An OCCI implementation MUST support a filtering mechanism. If a HTTP Category is provided in the
request the server MUST only return the resource instances belonging to the provided Kind or Mixin.
The provided HTTP category definition SHOULD be different from the Kind or Mixin definition which
defined the location path used in the request.

If an OCCI Entity attribute (X-OCCI-Attribute) is provided in the request the server MUST only return
the resource instances which have a matching attribute value.

We see the the URI path '/compute/'. This name space confusion comes into the picture.. Is the URI path, indicating the 'location' specified by a category or is it the 'term' of the category? If it is the "location" there is the possibility of returning back multiple categories if the 'location' attribute is the same across multiple categories.  If it is the "term", there can be resources based on categories using the same 'term' but using differnt schemes.

-gary



On 4/10/2011 12:59 PM, Ralf Nyren wrote:
please see below:

On Sun, 10 Apr 2011 19:08:44 +0200, Gary Mazz wrote:

Maybe I'm looking that the specifications too long, but it seems you can
place more than one term in a query named space... for example, a query
named space '/network/'  could refer to both the occi scheme and a
private scheme.

The namespace for different Category/Kind/Mixin instances is defined by the scheme, e.g. http://schemas.ogf.org/occi/core#. In this case we talk about the namespace for different types, i.e. Entity, Resource, Link, Compute, Storage, etc.

We also talk about the namespace used for Entity IDs, i.e. the IDs of resource instances in a system. In the case of the HTTP Rendering this namespace is mapped to the URL namespace of HTTP.

To further complicate things we have a mechanism of hooking a Kind/Mixin instances into this HTTP URL namespace by use of the "location" parameter. As you know a Kind or Mixin instance represents a collection of all resource instances (Entity sub-type instances) associated with the Kind or Mixin. This collection can be retrieved by querying the "location" URL.
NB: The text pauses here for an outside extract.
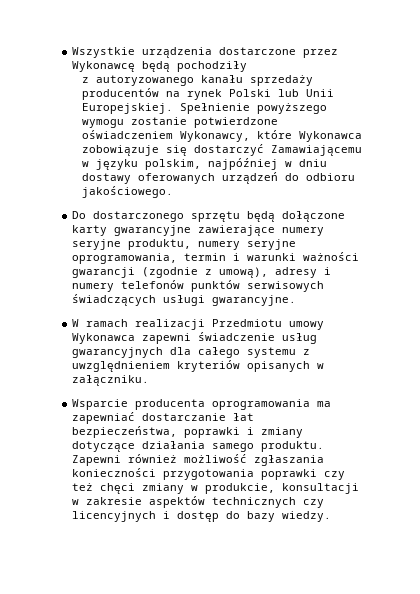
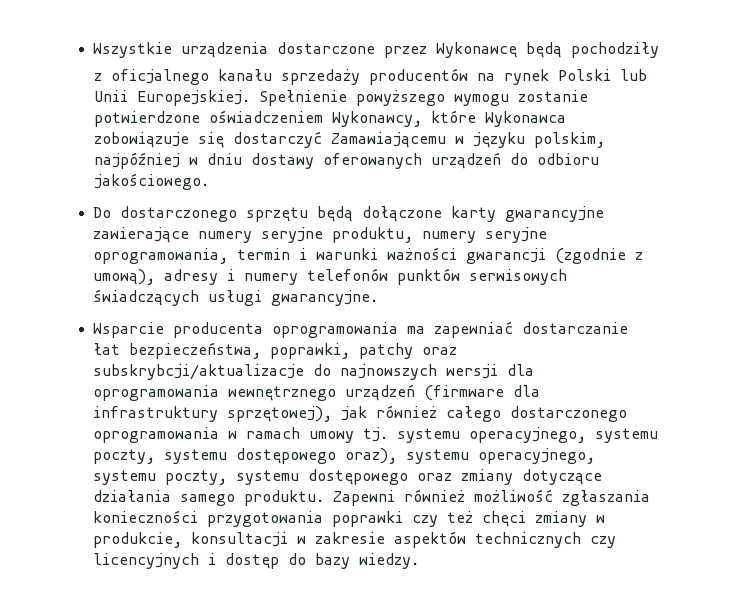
[95,75,194,86] autoryzowanego -> [111,69,210,85] oficjalnego
[71,319,324,330] [71,332,317,344] [71,347,310,358] [71,360,324,372] [71,375,149,386] // W ramach realizacji Przedmiotu umowy Wykonawca zapewni świadczenie usług gwarancyjnych dla całego systemu z uwzględnieniem kryteriów opisanych w załączniku. -> (379, 298) none
[183,427,254,438] poprawki i -> [270,343,458,359] [93,364,535,380] [93,384,541,401] [93,405,628,422] [93,427,659,443] [93,448,596,464] [93,469,453,485] poprawki, patchy oraz subskrybcji/aktualizacje do najnowszych wersji dla oprogramowania wewnętrznego urządzeń (firmware dla infrastruktury sprzętowej), jak również całego dostarczonego oprogramowania w ramach umowy tj. systemu operacyjnego, systemu poczty, systemu dostępowego oraz), systemu operacyjnego, systemu poczty, systemu dostępowego oraz

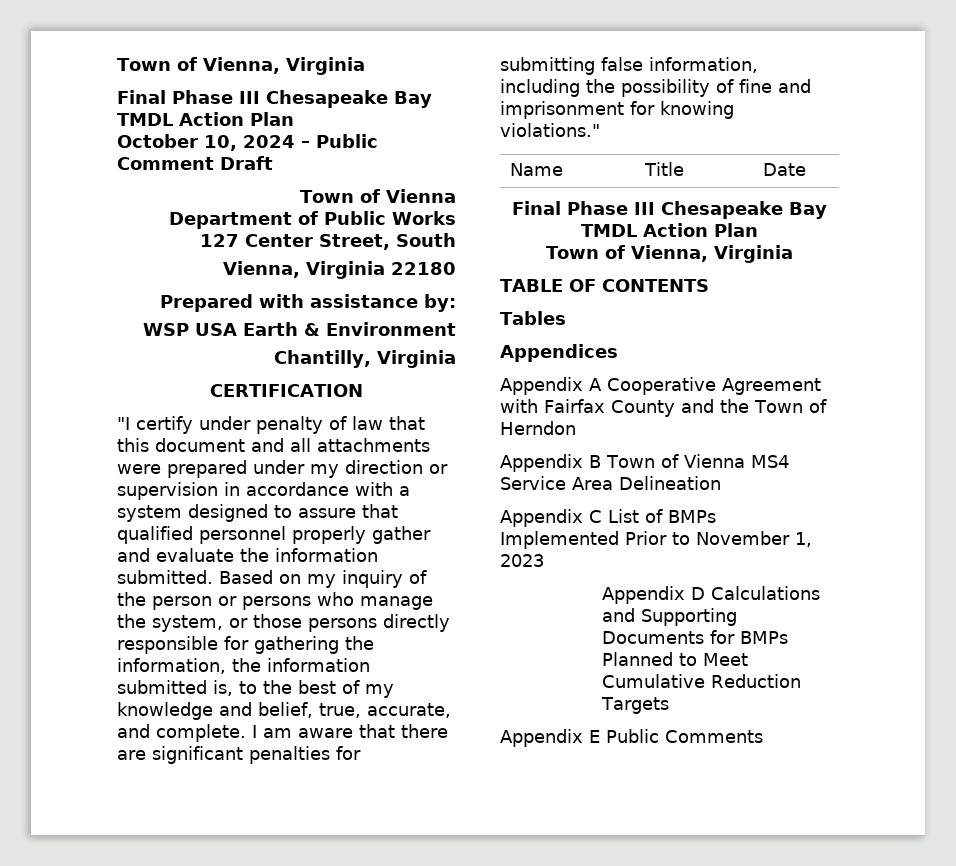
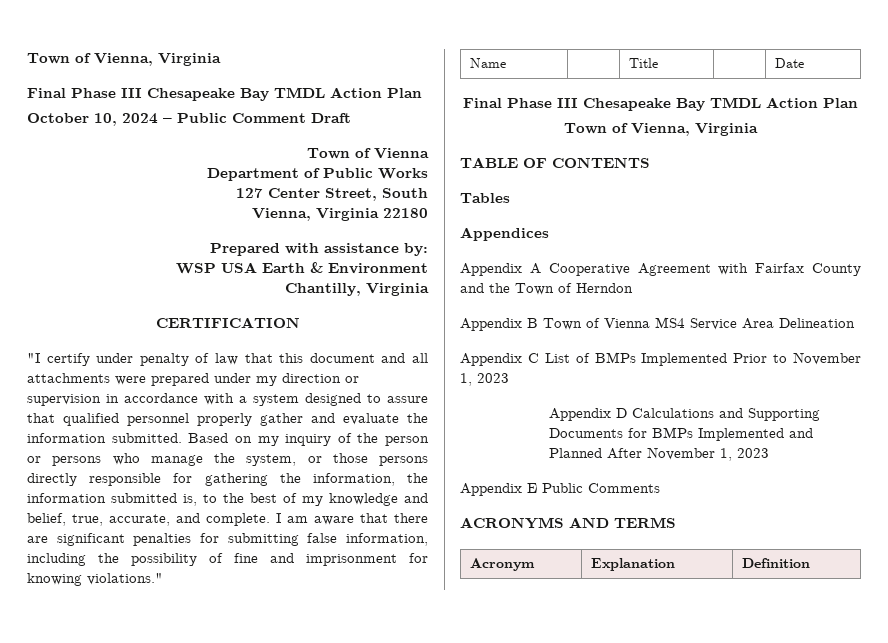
[601,652,748,666] [601,674,801,688] [600,697,669,714] [500,729,763,747] Planned to Meet Cumulative Reduction Targets // Appendix E Public Comments -> [698,428,814,441] [549,447,770,461] [460,483,660,496] [460,517,676,529] [469,558,535,571] [590,558,675,571] [741,558,810,568] Implemented and Planned After November 1, 2023 // Appendix E Public Comments // ACRONYMS AND TERMS // Acronym | Explanation | Definition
So to answer your question on the mapping of e.g. the "/network/" HTTP path it depends if you have a Kind/Mixin hooked into that path or not. If there is such a hook (i.e. you have a Category: ... location=/network/ somewhere in the query interface) you will find the collection of the Kind/Mixin. However if you do not have a Kind/Mixin location mapped at /network/ you must follow the rules in section 3.4.2 "Operation on Paths in the Name-space".

hmm... makes sense? :P

There is no requirement that identical 'terms' used to describe a
resource category to have a similar or the same functional
characteristics as terms defined in the occi scheme.

You are free to define e.g. Category: compute; scheme=http://provider.com/blah#  which is represents a coffee machine. It might be slightly misleading but as long as you use your own scheme namespace you can essentially do whatever you want.
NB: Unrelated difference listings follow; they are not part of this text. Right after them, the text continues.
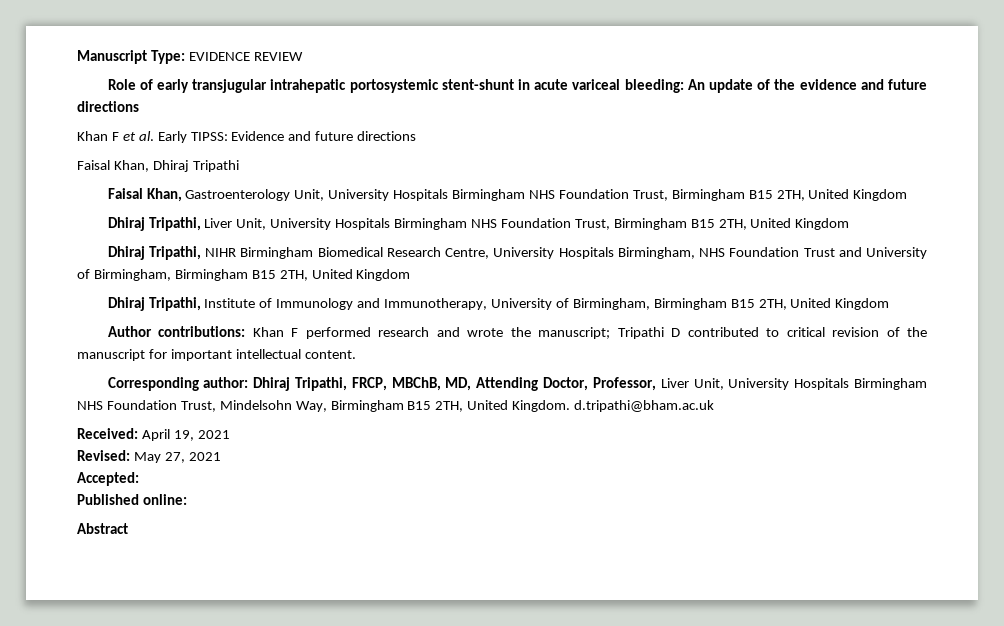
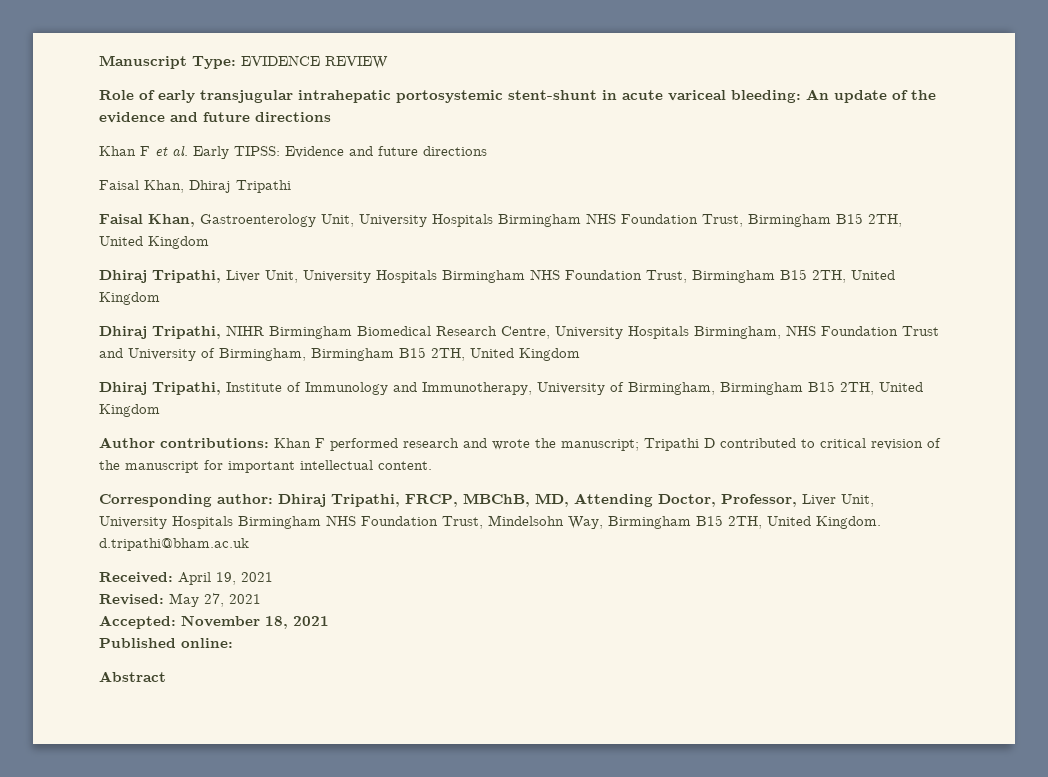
(139, 479) none -> [181,615,329,629] November 18, 2021

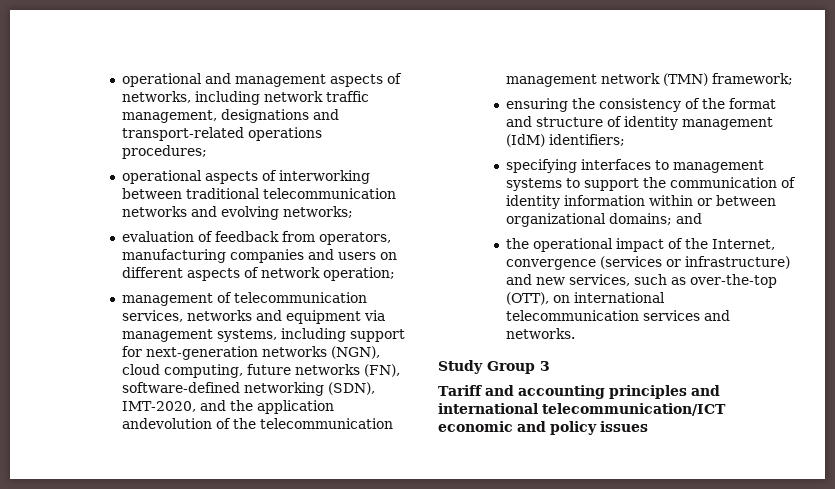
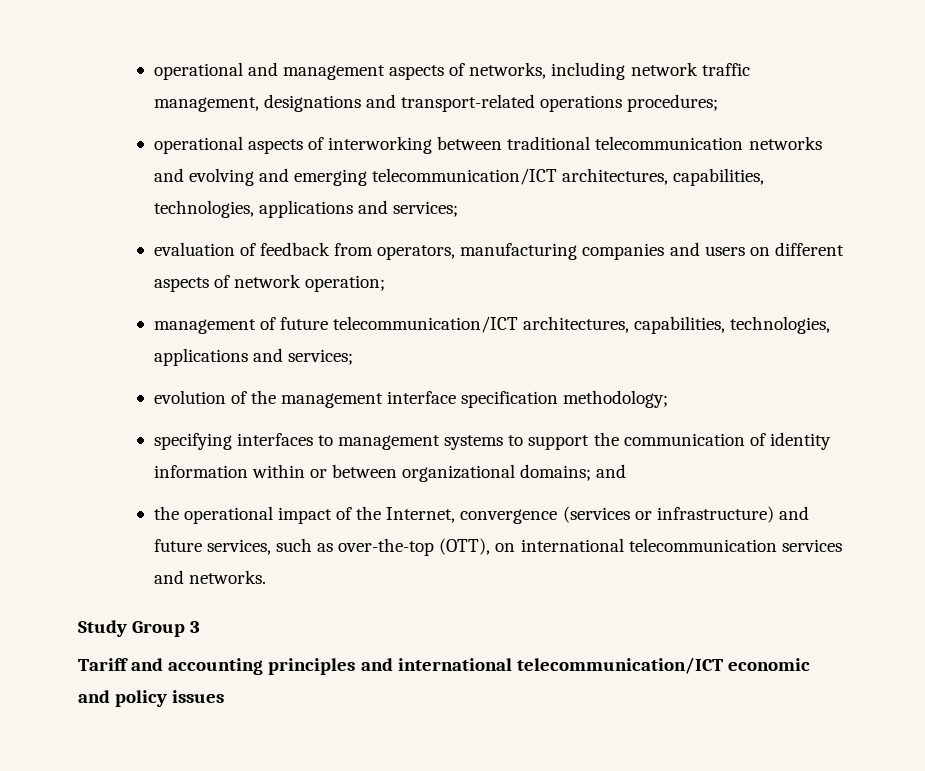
[283,206,354,218] networks; -> [258,168,765,186] [153,200,459,218] and emerging telecommunication/ICT architectures, capabilities, technologies, applications and services;
[234,292,368,303] [122,310,386,324] [122,328,406,342] [122,346,381,360] [122,364,401,378] [122,382,376,396] [122,400,335,414] [122,418,394,429] [506,73,794,87] [506,98,777,112] [506,116,774,130] [506,134,626,147] telecommunication services, networks and equipment via management systems, including support for next-generation networks (NGN), cloud computing, future networks (FN), software-defined networking (SDN), IMT-2020, and the application andevolution of the telecommunication management network (TMN) framework; // ensuring the consistency of the format and structure of identity management (IdM) identifiers; -> [279,316,831,334] [153,348,353,366] [153,390,669,408] future telecommunication/ICT architectures, capabilities, technologies, applications and services; // evolution of the management interface specification methodology;
[536,277,566,285] new -> [153,539,202,552] future

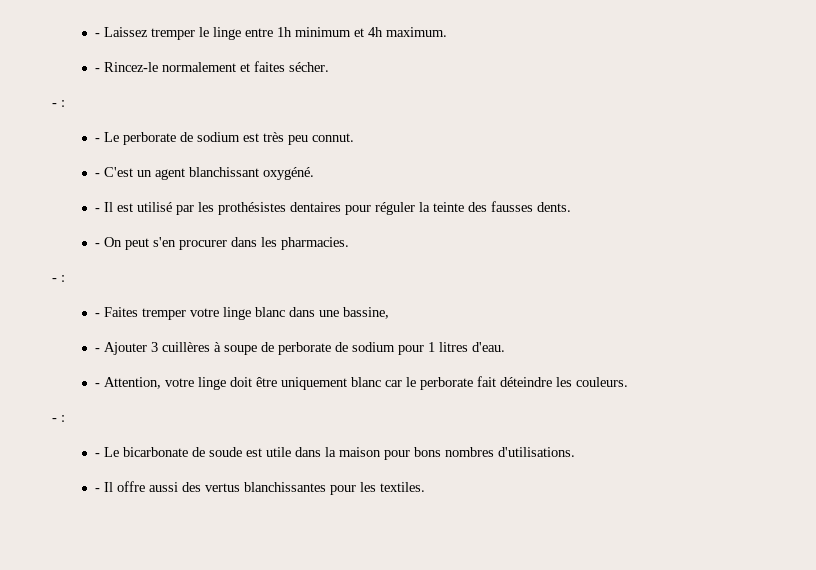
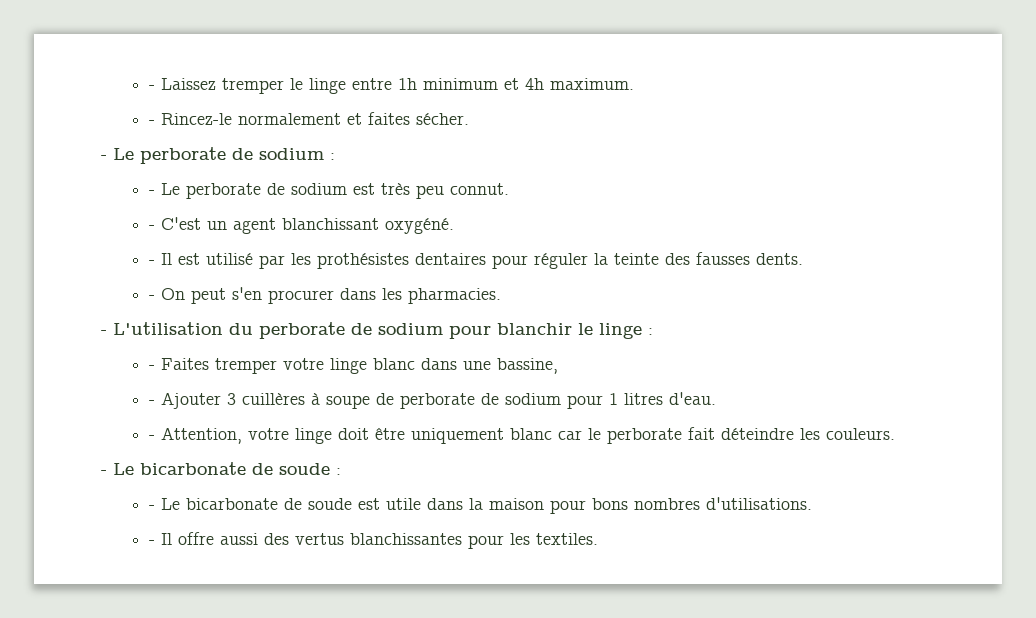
(57, 105) none -> [113,147,324,164] Le perborate de sodium
(57, 280) none -> [113,322,642,339] L'utilisation du perborate de sodium pour blanchir le linge
(57, 420) none -> [113,462,330,475] Le bicarbonate de soude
There is a mention of an "entity_type" to "Entity type uniquely
identi%0Cfied by the Kind instance." However it doesn't say "entity_type"
uniquely "identifies" the Kind Instance. The only way to uniquely
identify a Kind is by scheme:term.  And this leads back to the issue
with the query

The Kind.entity_type is intended to contain a reference to the type (a class in most OO langs) which is identified by the Kind. Example (python-ish):

# Compute is a class which inherits Resource which inherits Entity.

# Thus is the Kind instance which identifies the Compute type (class) defined:
compute_kind = Kind()
compute_kind.term = "compute"
compute_kind.scheme = "http://schemas.ogf.org/occi/core#"
compute_kind.entity_type = Compute

# If you want to create a new Compute instance you could do:
class_ref = compute_kind.entity_type
my_compute = class_ref()

So Kind.entity_type is a reference to the type which the Kind instance identifies. This is of course not applicable to all programming languages but the idea is that given an instance of Kind you should be able to find out the Entity type it identifies.